Could you copy, word for word, the part of the records that opens with the line containing "materiales de afinidad" and closes with the line containing "asistida por matriz", including both of those lines?

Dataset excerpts
Segment Open

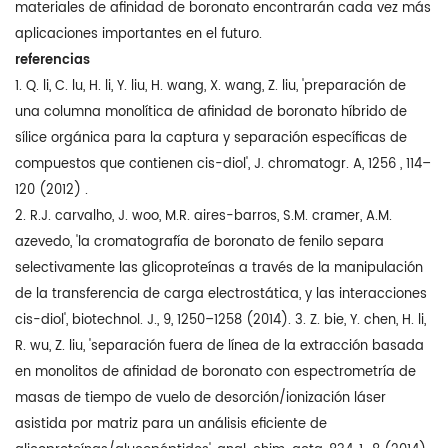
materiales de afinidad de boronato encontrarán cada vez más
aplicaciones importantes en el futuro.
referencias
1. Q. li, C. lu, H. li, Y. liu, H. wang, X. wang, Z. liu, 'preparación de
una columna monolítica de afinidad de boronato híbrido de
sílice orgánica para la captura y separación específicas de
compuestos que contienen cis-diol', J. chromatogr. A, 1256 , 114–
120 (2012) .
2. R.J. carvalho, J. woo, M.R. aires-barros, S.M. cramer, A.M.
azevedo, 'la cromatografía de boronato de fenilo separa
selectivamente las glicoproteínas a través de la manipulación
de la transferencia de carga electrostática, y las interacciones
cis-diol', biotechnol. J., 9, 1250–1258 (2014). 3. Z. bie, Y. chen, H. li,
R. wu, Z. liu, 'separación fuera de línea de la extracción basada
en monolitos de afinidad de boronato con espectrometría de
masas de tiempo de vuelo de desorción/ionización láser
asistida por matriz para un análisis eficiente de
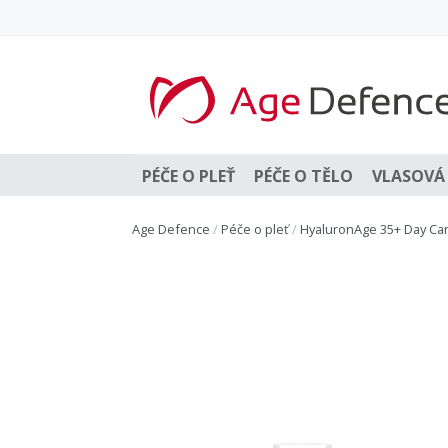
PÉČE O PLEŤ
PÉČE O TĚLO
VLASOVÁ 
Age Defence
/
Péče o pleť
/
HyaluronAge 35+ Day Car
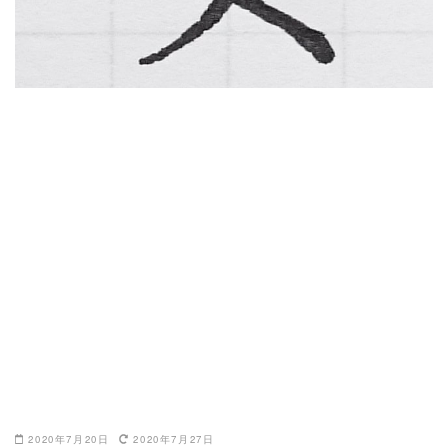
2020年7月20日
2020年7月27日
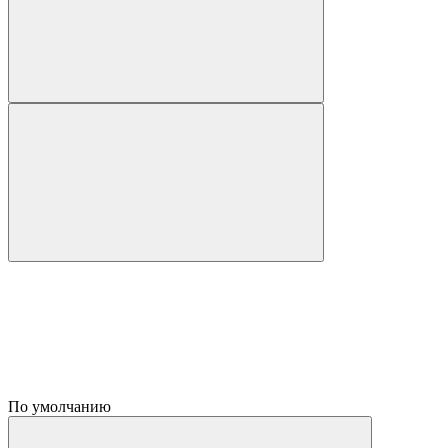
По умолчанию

Segment Closed
Segment Open

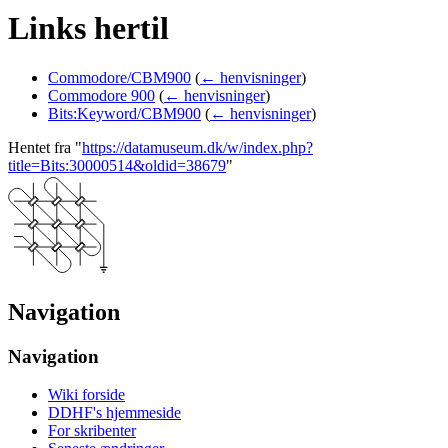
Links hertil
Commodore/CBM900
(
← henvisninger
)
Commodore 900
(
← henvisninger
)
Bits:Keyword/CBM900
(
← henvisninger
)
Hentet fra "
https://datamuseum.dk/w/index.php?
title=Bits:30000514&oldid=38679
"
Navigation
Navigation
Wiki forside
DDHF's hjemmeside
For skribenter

Segment Closed
Segment Open

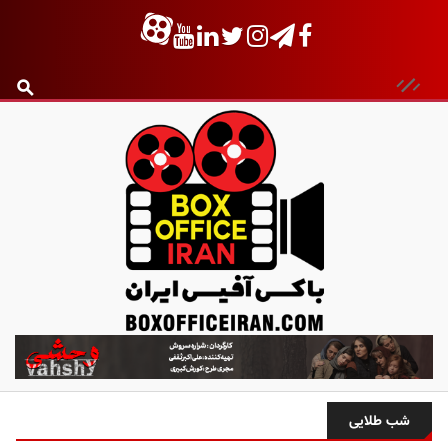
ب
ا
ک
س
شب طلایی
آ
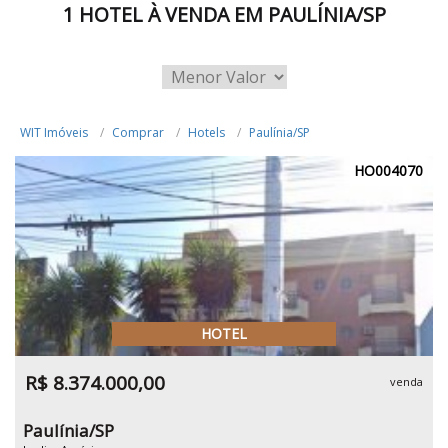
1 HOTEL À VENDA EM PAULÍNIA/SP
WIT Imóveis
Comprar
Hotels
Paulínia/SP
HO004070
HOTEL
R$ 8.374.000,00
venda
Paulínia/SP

Segment Closed

Response >>
materiales de afinidad de boronato encontrarán cada vez más
aplicaciones importantes en el futuro.
referencias
1. Q. li, C. lu, H. li, Y. liu, H. wang, X. wang, Z. liu, 'preparación de
una columna monolítica de afinidad de boronato híbrido de
sílice orgánica para la captura y separación específicas de
compuestos que contienen cis-diol', J. chromatogr. A, 1256 , 114–
120 (2012) .
2. R.J. carvalho, J. woo, M.R. aires-barros, S.M. cramer, A.M.
azevedo, 'la cromatografía de boronato de fenilo separa
selectivamente las glicoproteínas a través de la manipulación
de la transferencia de carga electrostática, y las interacciones
cis-diol', biotechnol. J., 9, 1250–1258 (2014). 3. Z. bie, Y. chen, H. li,
R. wu, Z. liu, 'separación fuera de línea de la extracción basada
en monolitos de afinidad de boronato con espectrometría de
masas de tiempo de vuelo de desorción/ionización láser
asistida por matriz para un análisis eficiente de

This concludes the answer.